The Business & Economics Library, located in Uris just past Chef Mike’s, has a large ground floor with fifteen-ish four-person tables and a multitude of mini study rooms lining the floor and an upper level. This means that it’s always possible to get a seat and often a whole table to yourself. The only drawback of the small tables, though, is that they’re mostly occupied by groups studying together, so it can be awkward to try to join a table even if there is an empty chair. Luckily, the sheer number of tables means that you can probably grab a free one for your own study group, but something about the noise of people talking and the drab, office-y, yet weirdly intimidating architecture means that Uris can be a stressful place to study.

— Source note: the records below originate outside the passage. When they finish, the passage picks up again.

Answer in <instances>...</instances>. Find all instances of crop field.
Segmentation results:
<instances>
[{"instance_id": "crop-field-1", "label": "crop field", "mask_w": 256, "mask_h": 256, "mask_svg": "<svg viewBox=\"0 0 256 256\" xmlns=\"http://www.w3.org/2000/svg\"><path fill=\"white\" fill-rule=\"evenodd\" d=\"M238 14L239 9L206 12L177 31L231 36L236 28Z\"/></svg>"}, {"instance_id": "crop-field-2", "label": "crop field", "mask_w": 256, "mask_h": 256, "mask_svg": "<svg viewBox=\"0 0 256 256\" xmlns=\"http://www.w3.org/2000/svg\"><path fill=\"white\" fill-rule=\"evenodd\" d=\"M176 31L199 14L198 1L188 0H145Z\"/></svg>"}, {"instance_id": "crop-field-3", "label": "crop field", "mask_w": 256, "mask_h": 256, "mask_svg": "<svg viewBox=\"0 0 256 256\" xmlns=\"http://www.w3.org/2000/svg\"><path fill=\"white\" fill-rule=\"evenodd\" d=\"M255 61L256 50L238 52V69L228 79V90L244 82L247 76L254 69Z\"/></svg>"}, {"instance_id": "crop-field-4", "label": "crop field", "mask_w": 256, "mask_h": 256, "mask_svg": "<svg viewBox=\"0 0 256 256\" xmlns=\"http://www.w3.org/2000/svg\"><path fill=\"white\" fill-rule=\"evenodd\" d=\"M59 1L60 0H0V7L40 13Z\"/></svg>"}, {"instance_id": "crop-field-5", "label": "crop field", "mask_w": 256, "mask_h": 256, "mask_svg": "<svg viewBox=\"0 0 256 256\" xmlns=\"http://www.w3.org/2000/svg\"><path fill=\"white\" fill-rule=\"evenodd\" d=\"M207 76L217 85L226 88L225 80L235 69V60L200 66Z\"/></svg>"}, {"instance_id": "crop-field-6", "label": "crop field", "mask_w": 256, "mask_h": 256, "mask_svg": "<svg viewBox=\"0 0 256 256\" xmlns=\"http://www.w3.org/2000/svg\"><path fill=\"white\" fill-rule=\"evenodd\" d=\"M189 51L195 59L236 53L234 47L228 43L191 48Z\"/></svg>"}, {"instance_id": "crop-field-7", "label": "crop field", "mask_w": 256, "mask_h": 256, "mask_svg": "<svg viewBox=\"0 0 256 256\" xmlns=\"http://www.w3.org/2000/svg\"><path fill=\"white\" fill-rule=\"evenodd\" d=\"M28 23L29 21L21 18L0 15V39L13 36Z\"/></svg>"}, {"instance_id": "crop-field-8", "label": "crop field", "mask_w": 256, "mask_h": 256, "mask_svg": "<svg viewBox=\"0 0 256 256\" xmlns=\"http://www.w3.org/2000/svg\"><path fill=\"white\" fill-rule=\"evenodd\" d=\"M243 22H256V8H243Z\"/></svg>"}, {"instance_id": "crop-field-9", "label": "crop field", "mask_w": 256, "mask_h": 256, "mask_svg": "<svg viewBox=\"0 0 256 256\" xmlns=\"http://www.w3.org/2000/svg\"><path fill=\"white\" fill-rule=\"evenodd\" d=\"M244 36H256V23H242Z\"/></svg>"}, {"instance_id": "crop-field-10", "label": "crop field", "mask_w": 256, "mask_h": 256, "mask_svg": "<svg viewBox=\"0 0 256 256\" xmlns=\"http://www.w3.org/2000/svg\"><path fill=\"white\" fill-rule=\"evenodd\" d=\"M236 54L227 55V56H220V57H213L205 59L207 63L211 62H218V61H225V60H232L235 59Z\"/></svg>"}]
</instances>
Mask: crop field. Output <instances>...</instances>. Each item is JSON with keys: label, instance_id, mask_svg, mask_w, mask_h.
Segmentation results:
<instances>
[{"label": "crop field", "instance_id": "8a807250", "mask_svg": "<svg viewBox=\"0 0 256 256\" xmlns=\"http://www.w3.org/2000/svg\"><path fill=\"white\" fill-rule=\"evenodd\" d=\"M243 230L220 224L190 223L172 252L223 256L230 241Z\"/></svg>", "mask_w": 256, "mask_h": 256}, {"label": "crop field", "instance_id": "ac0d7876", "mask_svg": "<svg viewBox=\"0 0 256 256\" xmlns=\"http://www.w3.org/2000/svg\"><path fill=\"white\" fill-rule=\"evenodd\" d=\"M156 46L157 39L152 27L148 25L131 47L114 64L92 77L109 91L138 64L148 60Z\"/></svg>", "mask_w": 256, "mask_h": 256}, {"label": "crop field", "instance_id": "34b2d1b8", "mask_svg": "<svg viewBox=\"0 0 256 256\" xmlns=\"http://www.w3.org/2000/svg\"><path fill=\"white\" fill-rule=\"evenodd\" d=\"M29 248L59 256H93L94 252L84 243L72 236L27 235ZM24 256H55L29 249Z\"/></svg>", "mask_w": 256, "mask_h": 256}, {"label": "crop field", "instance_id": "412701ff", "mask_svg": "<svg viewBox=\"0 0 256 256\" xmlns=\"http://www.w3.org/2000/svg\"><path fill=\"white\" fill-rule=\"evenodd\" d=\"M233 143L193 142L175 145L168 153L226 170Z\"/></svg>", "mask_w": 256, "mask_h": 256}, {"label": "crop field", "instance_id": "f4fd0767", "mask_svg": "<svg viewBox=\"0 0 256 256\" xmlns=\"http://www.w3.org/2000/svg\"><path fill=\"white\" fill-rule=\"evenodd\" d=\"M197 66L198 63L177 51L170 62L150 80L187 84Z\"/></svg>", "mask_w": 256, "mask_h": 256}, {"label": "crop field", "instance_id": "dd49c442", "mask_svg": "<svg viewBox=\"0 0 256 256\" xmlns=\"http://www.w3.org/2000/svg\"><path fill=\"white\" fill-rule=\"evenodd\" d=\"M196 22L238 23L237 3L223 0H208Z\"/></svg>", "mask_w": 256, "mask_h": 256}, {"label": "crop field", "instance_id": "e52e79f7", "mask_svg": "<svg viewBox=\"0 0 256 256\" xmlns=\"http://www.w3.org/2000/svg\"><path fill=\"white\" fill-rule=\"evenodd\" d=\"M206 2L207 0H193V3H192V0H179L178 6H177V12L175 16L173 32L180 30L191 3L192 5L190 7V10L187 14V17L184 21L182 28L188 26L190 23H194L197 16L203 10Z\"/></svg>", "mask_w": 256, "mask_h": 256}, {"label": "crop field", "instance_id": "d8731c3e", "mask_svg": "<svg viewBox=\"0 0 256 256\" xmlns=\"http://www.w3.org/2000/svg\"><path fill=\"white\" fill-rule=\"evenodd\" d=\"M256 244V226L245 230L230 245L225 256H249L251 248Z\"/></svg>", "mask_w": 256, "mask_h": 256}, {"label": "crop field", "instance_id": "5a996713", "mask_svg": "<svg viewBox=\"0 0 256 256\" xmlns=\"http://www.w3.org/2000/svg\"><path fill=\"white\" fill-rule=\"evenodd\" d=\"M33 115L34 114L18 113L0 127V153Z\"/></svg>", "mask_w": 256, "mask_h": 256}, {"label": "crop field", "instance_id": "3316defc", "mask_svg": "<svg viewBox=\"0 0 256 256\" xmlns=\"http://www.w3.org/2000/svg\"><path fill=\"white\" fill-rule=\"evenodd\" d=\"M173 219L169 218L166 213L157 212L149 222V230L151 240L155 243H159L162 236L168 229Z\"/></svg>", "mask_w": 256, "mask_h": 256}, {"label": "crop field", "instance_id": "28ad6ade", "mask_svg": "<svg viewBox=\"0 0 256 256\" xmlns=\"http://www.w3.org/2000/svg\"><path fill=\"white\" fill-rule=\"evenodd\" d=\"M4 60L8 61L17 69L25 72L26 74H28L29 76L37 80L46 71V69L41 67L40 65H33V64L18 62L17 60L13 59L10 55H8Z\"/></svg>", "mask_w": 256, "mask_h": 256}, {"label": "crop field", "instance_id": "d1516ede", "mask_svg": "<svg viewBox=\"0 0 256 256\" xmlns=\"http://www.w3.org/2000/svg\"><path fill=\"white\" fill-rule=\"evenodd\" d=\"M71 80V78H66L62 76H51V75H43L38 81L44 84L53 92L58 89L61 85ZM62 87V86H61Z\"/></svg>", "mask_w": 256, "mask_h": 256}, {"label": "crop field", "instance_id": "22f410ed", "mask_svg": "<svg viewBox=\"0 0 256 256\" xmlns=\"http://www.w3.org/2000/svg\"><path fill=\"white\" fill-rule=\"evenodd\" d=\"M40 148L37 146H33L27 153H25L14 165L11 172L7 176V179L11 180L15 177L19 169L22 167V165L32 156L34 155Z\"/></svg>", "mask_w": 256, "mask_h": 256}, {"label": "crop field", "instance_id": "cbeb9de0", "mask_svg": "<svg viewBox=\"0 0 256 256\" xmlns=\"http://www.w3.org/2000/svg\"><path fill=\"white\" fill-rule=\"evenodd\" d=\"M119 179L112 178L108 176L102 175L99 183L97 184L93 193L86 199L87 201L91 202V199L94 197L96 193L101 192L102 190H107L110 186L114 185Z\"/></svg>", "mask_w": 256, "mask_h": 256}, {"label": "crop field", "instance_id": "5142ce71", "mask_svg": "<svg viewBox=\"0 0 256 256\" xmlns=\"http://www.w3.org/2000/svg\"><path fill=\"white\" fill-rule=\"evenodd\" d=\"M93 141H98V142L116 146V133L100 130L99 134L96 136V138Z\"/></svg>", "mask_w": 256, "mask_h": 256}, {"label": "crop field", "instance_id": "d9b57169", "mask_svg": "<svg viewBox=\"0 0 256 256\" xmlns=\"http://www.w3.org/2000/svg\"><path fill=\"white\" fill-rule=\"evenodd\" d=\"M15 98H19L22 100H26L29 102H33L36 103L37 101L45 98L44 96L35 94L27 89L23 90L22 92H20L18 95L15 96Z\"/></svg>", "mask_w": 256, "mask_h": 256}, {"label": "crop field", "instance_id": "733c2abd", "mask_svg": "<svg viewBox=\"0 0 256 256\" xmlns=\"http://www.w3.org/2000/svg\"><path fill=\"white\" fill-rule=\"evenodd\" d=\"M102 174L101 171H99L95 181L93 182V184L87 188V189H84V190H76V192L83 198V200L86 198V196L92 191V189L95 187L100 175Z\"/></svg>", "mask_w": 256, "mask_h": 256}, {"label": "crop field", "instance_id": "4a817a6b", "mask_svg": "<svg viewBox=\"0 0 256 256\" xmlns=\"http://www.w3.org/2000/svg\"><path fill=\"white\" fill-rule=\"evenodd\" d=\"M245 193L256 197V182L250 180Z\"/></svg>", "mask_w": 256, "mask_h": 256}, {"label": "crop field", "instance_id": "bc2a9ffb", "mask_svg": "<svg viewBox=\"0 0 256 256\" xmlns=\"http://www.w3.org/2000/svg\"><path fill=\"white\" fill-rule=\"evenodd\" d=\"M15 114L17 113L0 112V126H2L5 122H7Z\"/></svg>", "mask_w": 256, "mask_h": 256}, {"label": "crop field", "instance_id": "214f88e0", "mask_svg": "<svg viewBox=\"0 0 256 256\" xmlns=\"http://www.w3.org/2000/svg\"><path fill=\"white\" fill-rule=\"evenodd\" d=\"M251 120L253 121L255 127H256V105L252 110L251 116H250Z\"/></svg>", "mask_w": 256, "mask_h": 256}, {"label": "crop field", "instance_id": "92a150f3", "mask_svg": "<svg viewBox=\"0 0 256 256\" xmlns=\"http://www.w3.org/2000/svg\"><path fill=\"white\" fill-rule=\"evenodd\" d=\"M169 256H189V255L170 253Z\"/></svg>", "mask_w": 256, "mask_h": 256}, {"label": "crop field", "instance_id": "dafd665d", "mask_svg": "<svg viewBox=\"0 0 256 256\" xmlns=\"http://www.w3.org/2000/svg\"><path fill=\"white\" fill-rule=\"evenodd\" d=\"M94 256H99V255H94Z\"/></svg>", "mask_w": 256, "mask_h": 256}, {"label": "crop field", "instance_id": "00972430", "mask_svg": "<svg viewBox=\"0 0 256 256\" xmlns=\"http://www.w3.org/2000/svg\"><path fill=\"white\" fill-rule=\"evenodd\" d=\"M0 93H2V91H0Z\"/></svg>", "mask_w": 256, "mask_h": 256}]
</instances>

The Lehman Social Sciences Library in the School of International and Public Affairs Building gets high marks for non-crowdedness, perhaps because the library itself is so damn hard to find. To get here, you have to take the elevator down from Floor 6 (aka the ground floor, where you enter at campus level) to Floor 4, then walk down a short, fancy flight of stairs to get to the library on Level 3. Making the trek here is worth it, however; Lehman has many tables and many chairs, so you won’t be left high and dry even during finals week. Just be aware that the library has the structure of a bank vault, making natural light–and occasionally cell phone reception–a little hard to come by.

2) Butler Fourth Floor

The rather industrial-looking fourth floor of Butler is big with lots of seats, which makes getting a spot pretty easy! There are something like ten tables in the largest reading room with six chairs at each, and other smaller reading rooms scattered around. With so many chairs, it’s not only very possible that you can get a spot, but also more than likely that you’ll get to sit next to your study buddies (not that you’re allowed to talk on floors three and above). As with most library floors, Butler 4 gets more crowded as the day goes on, so you might have to do a bit more finagling to find several seats together to study with your friends at night. But the number of seats on this floor means that you’ll pretty much always be able to find at least one chair somewhere. Hurray for Butler 4!

1) Avery!

In terms of aesthetics, the Avery Architectural & Fine Arts Library follows only behind C. V. Starr with regard to sheer beauty. But the best part of Avery is that you’ll ALWAYS be able to find a seat here, even if it’s 6 pm during finals week with everyone’s Lit Hum paper almost due. Logically, it makes no sense that Avery always has spots available. It’s smaller than Butler and Milstein and closes at 9 pm on weeknights, making it more limited in terms of both hours and chairs. But Avery manages to defy the laws of the material universe by always having at least a few seats free, either on the pretty, quiet ground floor with the large campus-view windows or the dead-silent lower level with a skylight looking down above the stairs. The lower level especially feels nice and cozy on a chilly fall day. And Avery just happens to be the largest architecture library of its kind in the world (!!), so you can go and poke around the massive collection of illustrated art and architecture books when it’s time for a study break.